Abstract

Summary Plant genotypic variation can shape associated arthropod and microbial communities locally, as has been demonstrated in controlled common garden experiments. However, the relative roles of plant genetics and the environment in defining communities at larger spatial scales are not well known. The environmental heterogeneity hypothesis maintains that plant genetic effects on associated communities diminish across the landscape as environmental variation predominates. Alternatively, the local adaptation hypothesis argues that plant genetic effects change across landscapes as a result of species interactions being locally adapted. Thus, very different mechanisms could produce similar patterns. Using replicated common gardens located along an elevation and distance gradient, observational studies in the wild, and a greenhouse inoculation experiment, we examined these two non‐mutually exclusive hypotheses for Populus angustifolia and its fungal leaf pathogen community.
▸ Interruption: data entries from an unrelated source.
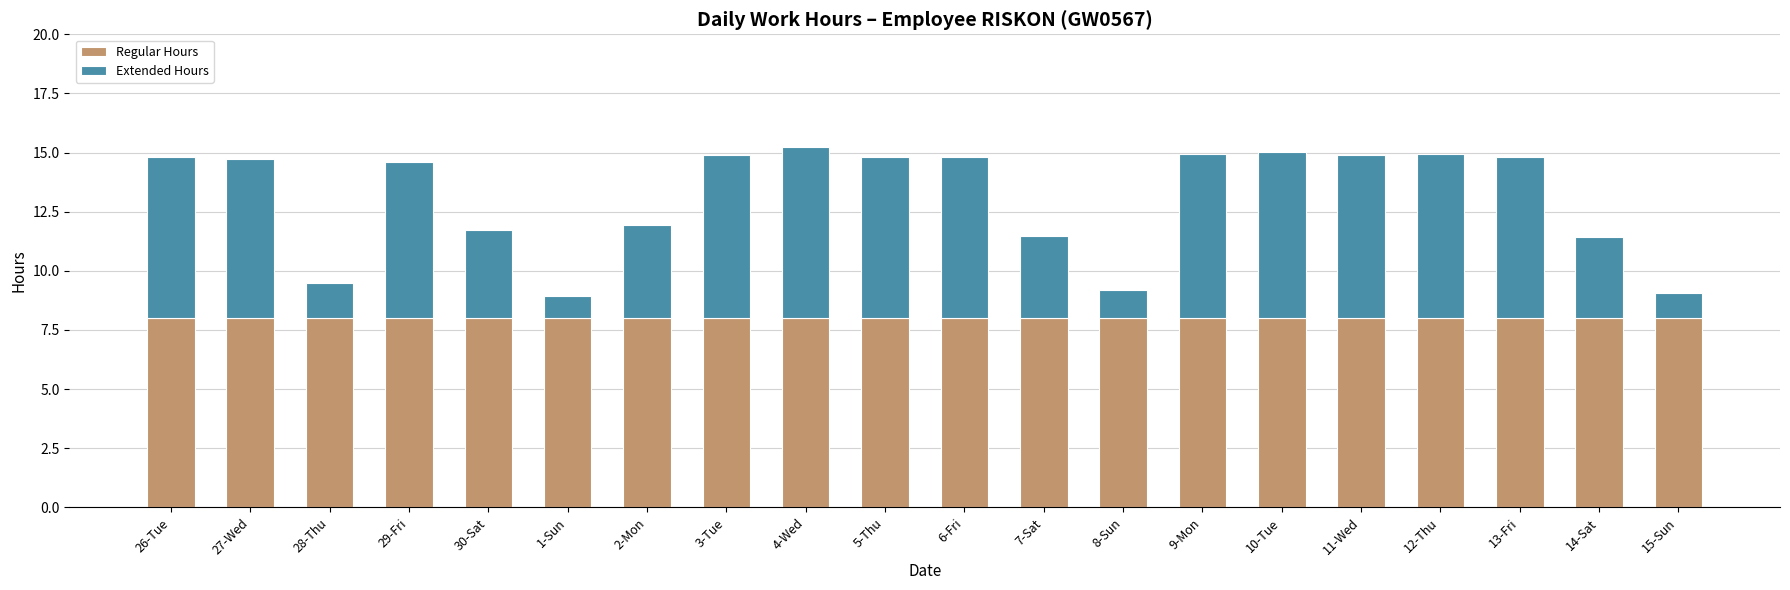

The Regular Hours series shows 8.0 at 30-Sat. True or false?

True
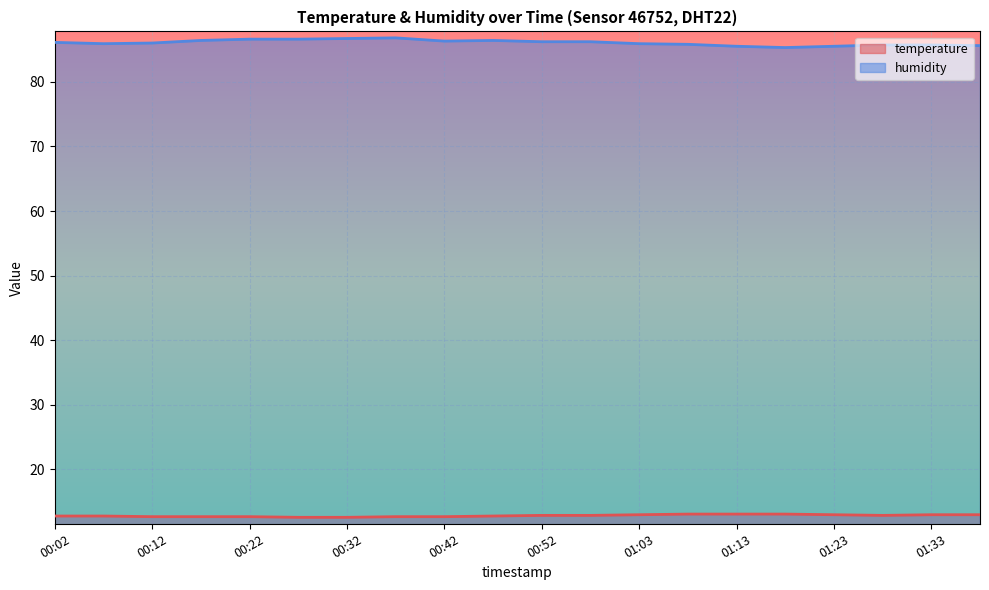

How many values in the humidity series exceed 86?

10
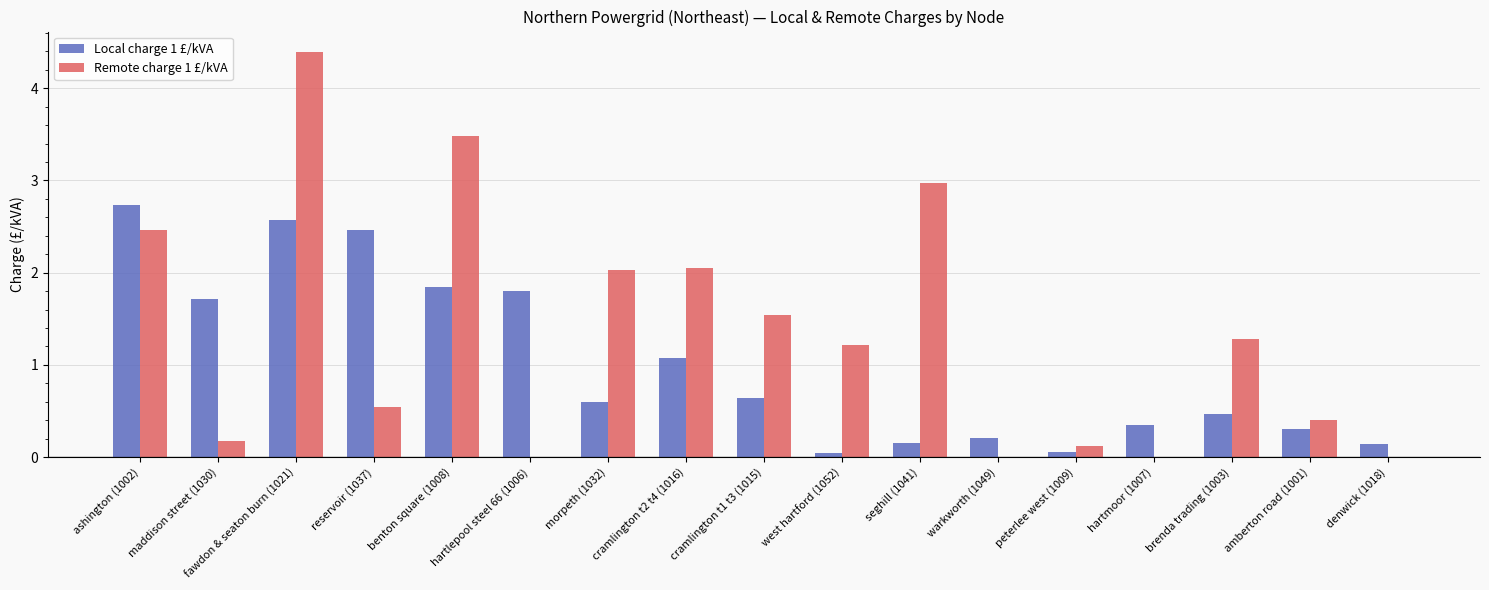

Which series changed the most between fawdon & seaton burn (1021) and seghill (1041)?

Local charge 1 £/kVA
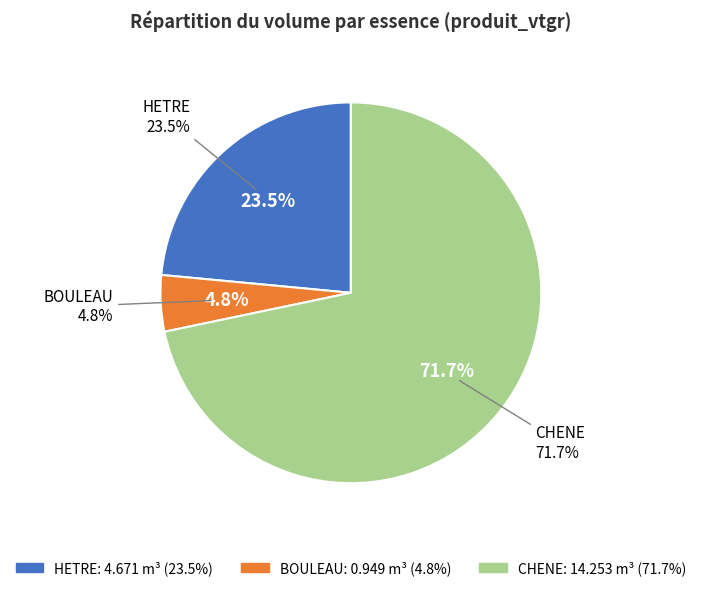

How many slices are in this pie chart?

3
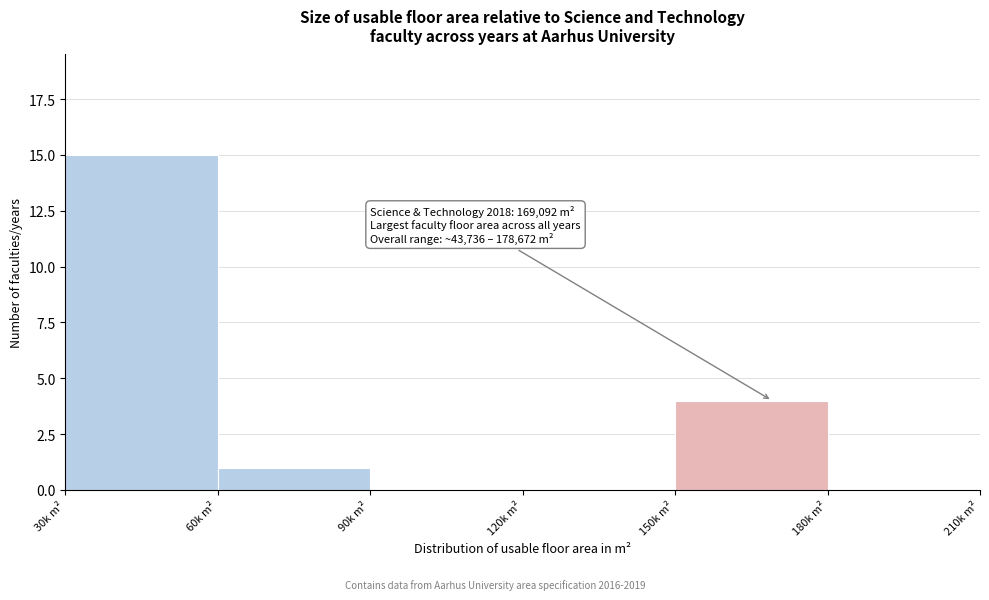

Reading right to left, what are all the values shown in this chart?

180k m²=0	150k m²=4	120k m²=0	90k m²=0	60k m²=1	30k m²=15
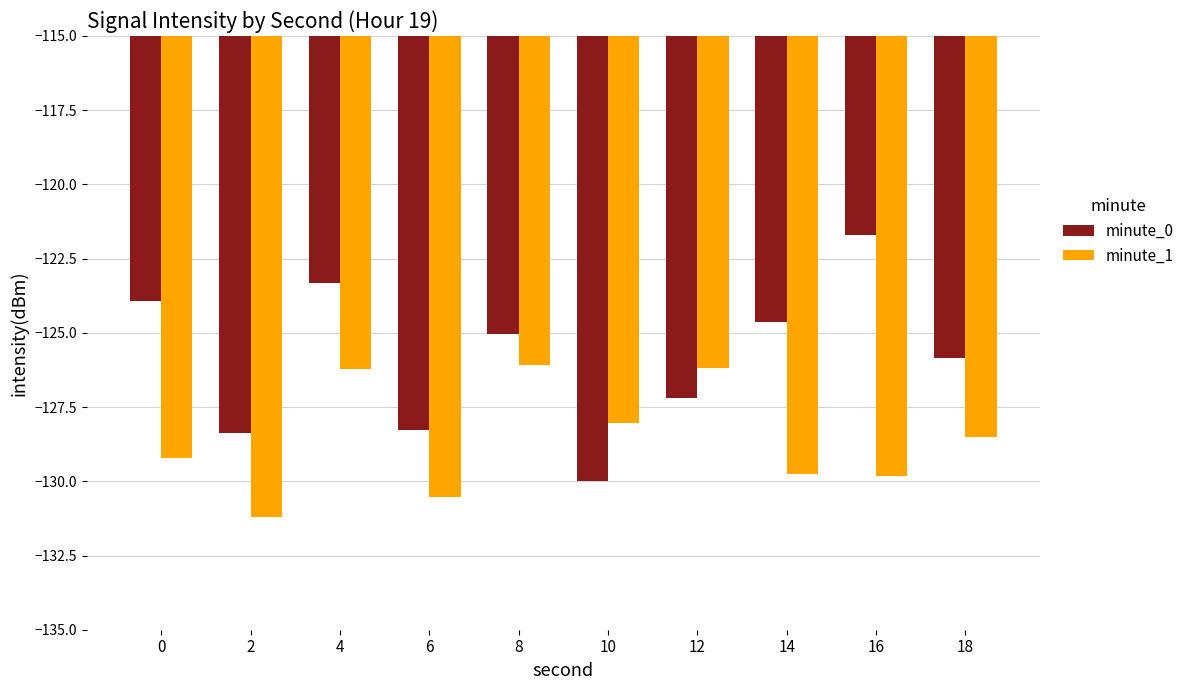

Is it true that minute_1 equals -60.6 at 0?

False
Supporting the environmental heterogeneity hypothesis, plant genotypic effects on fungal leaf pathogen communities were two to three times stronger within than among gardens. Consistent with the local adaptation hypothesis, plant genotypic effects on pathogens also varied significantly among gardens (i.e. G × E interaction effect). Observational data from the wild and our greenhouse inoculation experiment unveiled clinal adaptation in plant genetic resistance that is correlated with disease risk along the elevation gradient, but did not support local pathogen adaptation to plants or vice versa. Synthesis. While our study found that plant genotype plays a significant role in shaping associated pathogen communities at local and geographic scales, the environment most strongly influenced P. angustifolia leaf pathogens at the geographic scale. Plant genetic effects on pathogens were also influenced by the environment, highlighting the potential for environmental (e.g. climate) change to trigger local evolutionary responses in plant–pathogen community interactions.